Tuesday, January 1, 2013


Rhetorical questions, questionable rhetoric and whimsical observations about the absurdities of contemporary life:
  • Political strategist and forensic blood-spatter expert:  Two occupations that no kid ever fantasizes about!
  • At the end of the day, we need to have a dialog about the national conversation regarding loose talk about kicking the can down the road.  (God forbid.)
  • Wouldn't it be funny if microwave popcorn had been invented before the microwave?  ("Gee, what do we do with this stuff?")
  • I know a guy who won't eat snails.  He prefers fast food!
  • Snack Food Fun Fact of the Week:  Cheetos are sold in more than 36 countries, so the flavor and composition are often varied to match regional taste and cultural preferences--such as Savory American Cream in China, and Strawberry Cheetos in Japan.  (Kind of hard to work into a conversation, but that's your problem, not mine.)
  • Door County, Wisconsin’s sister city is Jingdezhen, China.  I wonder if they sell live bait and cheese curds over there? . . . . Yeah, hey!  (If they do, it's probably "to go.")
  • Another sign of the stressed-out economy:  Parking lots that are about five years overdue for re-striping of parking-space boundaries.  
  • Faded Words:  "Riffraff."  "Skulduggery."  
  • I saw a rave review of the new Volkswagen Jetta hybrid.  How crazy is the world when a pioneering German automaker is having its cars built in Puebla, Mexico?  Can you get good gazpacho in Stuttgart?
  • "100 percent of the people who give 110 percent do not understand math."--Demetri Martin
  • Putdown term that has apparently fallen out of favor:  "Twerp."  As in, "That little twerp!"  
  • Jargon Word of the Week:  Mambalgins.  They are potent painkillers derived from venom of the deadly black mamba snake.  Mambalgins may be as powerful as morphine but lack the opiate's side effects, according to Jonathan Keats in Wired.
  • Most recent fortune cookie received:  "Genius is more work than just being a genius."
  • Another Media Word (a word you see or hear only in news reports and never hear a normal person use in real life):  "Kudos."  (Lifetime Achievement Award?)   You'll hear an audience shout "Bravo!" or "More!"  But "Kudos!"  Never!
  • "If you don't know history, then you don't know anything.  You are a leaf that doesn't know it is part of a tree."--Michael Crichton
  • Waiter: "Ground pepper on your salad?"  Me:  "No, but I wouldn't mind a little more rata in my touille."
  • Speaking of restaurants, here's an excerpt of an actual review in a Chicago newspaper:
  • " . . . [The chef]  also provided exciting surprises, like the dehydrated truffle powder that tops the menu's seared Angus beef.  When the powder hits your tongue, it rehydrates in tiny explosions like a bunch of Dippin' Dot ice cream pellets invading your mouth."   (And you wonder why restaurant critics guard their anonymity so zealously!)
  • Tech Talk:  Five years after the iPhone revolutionized the industry, we’re probably seeing the end of quantum leaps in smartphones—at least for a while, wrote Nick Wingfield in The New York Times.
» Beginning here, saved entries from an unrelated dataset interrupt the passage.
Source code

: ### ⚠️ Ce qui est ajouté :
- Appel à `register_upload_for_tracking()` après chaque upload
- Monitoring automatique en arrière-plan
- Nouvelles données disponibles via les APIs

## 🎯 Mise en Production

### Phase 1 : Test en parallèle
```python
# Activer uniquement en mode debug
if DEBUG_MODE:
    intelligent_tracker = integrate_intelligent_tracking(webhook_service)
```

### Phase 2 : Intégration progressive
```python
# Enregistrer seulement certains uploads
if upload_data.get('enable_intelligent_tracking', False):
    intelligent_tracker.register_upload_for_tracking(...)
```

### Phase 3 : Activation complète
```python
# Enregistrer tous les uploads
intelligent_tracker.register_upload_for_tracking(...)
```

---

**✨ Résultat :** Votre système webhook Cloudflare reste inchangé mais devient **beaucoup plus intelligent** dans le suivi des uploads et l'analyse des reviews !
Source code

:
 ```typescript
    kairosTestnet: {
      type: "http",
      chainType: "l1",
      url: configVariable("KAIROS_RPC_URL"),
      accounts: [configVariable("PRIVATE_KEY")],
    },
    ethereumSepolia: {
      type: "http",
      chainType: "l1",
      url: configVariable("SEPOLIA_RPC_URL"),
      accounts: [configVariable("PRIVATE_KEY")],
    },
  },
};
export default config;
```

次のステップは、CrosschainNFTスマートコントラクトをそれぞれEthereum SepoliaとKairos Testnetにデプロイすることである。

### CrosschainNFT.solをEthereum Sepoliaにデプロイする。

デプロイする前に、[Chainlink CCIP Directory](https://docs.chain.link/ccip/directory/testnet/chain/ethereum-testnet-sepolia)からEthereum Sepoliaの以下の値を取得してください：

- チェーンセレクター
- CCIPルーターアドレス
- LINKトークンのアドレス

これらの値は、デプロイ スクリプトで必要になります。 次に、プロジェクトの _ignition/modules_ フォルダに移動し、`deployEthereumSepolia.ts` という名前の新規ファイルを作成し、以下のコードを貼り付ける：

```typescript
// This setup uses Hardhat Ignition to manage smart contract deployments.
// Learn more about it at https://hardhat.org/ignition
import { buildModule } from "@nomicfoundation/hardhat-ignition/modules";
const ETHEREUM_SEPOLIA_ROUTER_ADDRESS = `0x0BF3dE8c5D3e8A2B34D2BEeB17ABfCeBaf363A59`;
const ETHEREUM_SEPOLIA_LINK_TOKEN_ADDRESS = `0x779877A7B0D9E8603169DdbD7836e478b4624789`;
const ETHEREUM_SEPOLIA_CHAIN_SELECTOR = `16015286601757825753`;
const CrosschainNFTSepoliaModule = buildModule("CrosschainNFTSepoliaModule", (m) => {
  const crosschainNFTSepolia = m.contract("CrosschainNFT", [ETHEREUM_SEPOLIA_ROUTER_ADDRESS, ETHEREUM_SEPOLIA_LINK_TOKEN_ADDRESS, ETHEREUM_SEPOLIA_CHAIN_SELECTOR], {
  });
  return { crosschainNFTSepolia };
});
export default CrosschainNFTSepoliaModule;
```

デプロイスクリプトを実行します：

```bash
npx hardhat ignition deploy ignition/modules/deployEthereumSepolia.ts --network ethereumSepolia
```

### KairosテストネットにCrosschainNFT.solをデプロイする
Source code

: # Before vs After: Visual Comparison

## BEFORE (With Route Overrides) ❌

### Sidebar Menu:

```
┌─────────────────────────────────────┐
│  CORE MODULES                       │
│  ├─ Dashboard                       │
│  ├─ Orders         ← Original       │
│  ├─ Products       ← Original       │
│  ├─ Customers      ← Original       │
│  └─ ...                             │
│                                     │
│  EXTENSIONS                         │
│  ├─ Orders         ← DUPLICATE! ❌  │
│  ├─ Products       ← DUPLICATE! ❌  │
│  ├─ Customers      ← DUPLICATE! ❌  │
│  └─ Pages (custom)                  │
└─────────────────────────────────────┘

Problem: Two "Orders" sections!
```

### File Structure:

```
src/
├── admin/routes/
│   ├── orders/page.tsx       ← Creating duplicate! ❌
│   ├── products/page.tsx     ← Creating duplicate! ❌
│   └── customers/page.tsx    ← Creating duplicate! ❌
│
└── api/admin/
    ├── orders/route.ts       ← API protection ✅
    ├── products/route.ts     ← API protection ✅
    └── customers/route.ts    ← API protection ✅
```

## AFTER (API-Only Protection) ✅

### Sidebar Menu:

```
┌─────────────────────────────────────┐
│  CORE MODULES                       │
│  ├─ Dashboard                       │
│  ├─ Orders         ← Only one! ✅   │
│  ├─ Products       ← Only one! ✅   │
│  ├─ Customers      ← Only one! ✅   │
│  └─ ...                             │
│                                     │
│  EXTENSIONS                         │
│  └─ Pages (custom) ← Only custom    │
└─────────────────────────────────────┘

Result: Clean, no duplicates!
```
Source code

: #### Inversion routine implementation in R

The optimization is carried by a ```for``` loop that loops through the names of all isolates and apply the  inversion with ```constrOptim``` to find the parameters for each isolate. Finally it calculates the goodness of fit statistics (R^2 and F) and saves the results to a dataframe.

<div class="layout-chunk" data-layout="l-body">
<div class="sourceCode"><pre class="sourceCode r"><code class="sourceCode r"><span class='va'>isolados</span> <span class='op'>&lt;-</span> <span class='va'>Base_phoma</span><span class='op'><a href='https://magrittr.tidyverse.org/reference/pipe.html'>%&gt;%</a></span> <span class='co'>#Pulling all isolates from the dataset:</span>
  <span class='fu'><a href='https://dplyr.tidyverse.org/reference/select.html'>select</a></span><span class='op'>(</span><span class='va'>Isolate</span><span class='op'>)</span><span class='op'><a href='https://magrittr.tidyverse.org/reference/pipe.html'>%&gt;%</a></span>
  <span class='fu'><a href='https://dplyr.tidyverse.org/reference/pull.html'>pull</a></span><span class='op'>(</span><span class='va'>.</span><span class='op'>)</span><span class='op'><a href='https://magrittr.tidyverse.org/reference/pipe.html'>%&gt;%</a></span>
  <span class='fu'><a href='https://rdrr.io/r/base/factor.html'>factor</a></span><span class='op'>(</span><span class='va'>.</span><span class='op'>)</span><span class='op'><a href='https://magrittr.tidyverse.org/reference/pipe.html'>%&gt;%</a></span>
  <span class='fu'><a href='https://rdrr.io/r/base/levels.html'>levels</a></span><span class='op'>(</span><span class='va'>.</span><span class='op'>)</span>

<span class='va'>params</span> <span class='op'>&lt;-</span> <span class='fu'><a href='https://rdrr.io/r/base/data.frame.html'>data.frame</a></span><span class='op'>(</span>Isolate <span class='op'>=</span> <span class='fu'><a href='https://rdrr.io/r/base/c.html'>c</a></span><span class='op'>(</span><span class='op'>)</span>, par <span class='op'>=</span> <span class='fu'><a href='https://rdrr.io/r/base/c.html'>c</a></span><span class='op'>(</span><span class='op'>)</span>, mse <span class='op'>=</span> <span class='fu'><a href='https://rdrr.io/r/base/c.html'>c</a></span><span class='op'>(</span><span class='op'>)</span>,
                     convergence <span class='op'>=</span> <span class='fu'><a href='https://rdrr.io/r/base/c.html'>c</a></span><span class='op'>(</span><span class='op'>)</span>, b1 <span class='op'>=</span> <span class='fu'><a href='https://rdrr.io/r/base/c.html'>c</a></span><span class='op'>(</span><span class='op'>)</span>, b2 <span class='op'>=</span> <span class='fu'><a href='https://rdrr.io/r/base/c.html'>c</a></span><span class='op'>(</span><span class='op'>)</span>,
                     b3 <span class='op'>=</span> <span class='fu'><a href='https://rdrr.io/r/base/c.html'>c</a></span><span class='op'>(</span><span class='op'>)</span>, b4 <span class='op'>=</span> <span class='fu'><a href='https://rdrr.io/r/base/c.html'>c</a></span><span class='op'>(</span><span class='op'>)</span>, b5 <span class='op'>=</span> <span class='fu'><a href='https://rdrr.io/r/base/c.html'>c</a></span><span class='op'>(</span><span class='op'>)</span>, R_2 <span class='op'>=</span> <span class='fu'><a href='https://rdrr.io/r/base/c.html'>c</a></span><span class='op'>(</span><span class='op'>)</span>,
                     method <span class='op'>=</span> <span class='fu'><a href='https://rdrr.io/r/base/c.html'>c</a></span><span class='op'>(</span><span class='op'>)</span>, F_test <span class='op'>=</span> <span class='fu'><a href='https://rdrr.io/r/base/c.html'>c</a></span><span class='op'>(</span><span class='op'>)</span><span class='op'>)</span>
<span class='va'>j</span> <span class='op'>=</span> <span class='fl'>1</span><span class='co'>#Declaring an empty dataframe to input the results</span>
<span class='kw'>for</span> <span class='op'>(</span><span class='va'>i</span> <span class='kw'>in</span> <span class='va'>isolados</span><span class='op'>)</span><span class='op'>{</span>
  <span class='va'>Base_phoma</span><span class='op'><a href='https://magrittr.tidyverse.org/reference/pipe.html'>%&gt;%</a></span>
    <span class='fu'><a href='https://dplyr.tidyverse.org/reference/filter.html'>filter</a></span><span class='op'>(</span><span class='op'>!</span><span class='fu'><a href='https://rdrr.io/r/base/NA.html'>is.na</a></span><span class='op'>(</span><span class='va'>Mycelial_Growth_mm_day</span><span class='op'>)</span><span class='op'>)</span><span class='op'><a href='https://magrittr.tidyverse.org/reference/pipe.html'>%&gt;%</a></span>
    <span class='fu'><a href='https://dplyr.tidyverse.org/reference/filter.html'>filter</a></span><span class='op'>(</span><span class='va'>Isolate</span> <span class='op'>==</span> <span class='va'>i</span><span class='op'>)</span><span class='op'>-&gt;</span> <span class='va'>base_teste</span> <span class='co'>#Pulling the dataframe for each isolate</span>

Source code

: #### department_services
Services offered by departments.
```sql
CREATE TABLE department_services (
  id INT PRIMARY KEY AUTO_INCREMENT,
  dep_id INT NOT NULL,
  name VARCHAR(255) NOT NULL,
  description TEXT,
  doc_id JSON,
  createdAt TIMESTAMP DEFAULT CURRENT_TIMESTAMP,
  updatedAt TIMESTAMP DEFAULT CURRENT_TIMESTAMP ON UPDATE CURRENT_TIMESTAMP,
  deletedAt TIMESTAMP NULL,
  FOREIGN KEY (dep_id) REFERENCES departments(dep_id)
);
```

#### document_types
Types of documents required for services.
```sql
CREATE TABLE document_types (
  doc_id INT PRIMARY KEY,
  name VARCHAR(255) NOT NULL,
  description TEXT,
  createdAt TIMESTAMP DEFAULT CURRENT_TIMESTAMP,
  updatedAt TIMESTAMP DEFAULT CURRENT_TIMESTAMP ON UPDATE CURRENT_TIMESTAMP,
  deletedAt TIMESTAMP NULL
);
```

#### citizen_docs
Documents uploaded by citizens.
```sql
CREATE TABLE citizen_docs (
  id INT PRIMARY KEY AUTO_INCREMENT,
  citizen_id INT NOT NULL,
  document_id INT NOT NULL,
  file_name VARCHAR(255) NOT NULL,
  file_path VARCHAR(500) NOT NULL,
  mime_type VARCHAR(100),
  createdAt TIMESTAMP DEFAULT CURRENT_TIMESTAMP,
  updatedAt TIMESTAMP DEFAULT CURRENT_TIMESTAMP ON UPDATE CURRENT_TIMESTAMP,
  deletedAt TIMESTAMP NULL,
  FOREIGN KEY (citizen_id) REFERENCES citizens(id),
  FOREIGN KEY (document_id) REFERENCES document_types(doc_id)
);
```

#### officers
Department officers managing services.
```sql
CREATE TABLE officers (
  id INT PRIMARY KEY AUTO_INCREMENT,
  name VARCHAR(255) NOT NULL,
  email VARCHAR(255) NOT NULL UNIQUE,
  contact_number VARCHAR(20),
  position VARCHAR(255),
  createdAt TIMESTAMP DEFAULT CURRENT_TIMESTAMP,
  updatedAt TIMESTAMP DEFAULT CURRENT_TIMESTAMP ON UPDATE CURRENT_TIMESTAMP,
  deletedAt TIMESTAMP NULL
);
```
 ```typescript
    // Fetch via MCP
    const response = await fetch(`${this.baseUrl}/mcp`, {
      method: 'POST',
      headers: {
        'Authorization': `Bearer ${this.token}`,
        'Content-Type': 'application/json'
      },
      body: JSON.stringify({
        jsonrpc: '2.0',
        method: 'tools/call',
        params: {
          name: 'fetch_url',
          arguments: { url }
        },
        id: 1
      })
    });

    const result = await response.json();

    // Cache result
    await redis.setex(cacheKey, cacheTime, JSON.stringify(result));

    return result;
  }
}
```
Technology, he says, often downshifts into periods of "slower evolutionary change after a big disruption”; it happened with both cars and PCs. 
  • Future Focus: The incremental changes will add up, Wingfield says.  "The difference in smartphones from year to year may not seem spectacular, but the "long arc of technological progress” certainly will be. 
  • I wonder how many people have text-messaged while having surgery under local anesthetic?  Don’t laugh;  somebody’s probably doing it at this very moment.   (Send me a Tweet from the surgical suite.)
  • "To live only for some future goal is shallow. It's the sides of the mountain that sustain life, not the top."--Robert M. Pirsig, author of "Zen and the Art of Motorcycle Maintenance: An Inquiry into Values."
  • Is it just me or are magazines getting more and more impossible to read?  You've seen it--microscopic, light-shaded type--often on pale/pastel backgrounds, surrounded by oceans of white space that could be better utilized to enlarge the type and enhance readability.  And who needs full-page head shots of people we've seen dozens of times?  Use that space to make the words you're so proud of actually readable.
  • Redundancy patrol:  "Blend together." "Pre-planned." "Repeat again."
  • Movie Music: Diminished chords create a mood of unease, according to film composer Michael Giacchino ("Mission Impossible III," "Ghost Protocol," "Alias").  (For all you young composers out there,  Giacchino generally begins in the key of A minor.)   And, according to David Arnold--who scored five Bond films, among others--silence is the key to creating tension. "Part of the secret is knowing when to not do anything."
  • Today's Latin Lesson:  Ut vestri opus fatur pro ipsum don't rumpo.  Or: "When your work speaks for itself, don't interrupt."   (Attributed by the Associated Press to industrialist Michael Kaiser, who, presumably, said it in English.)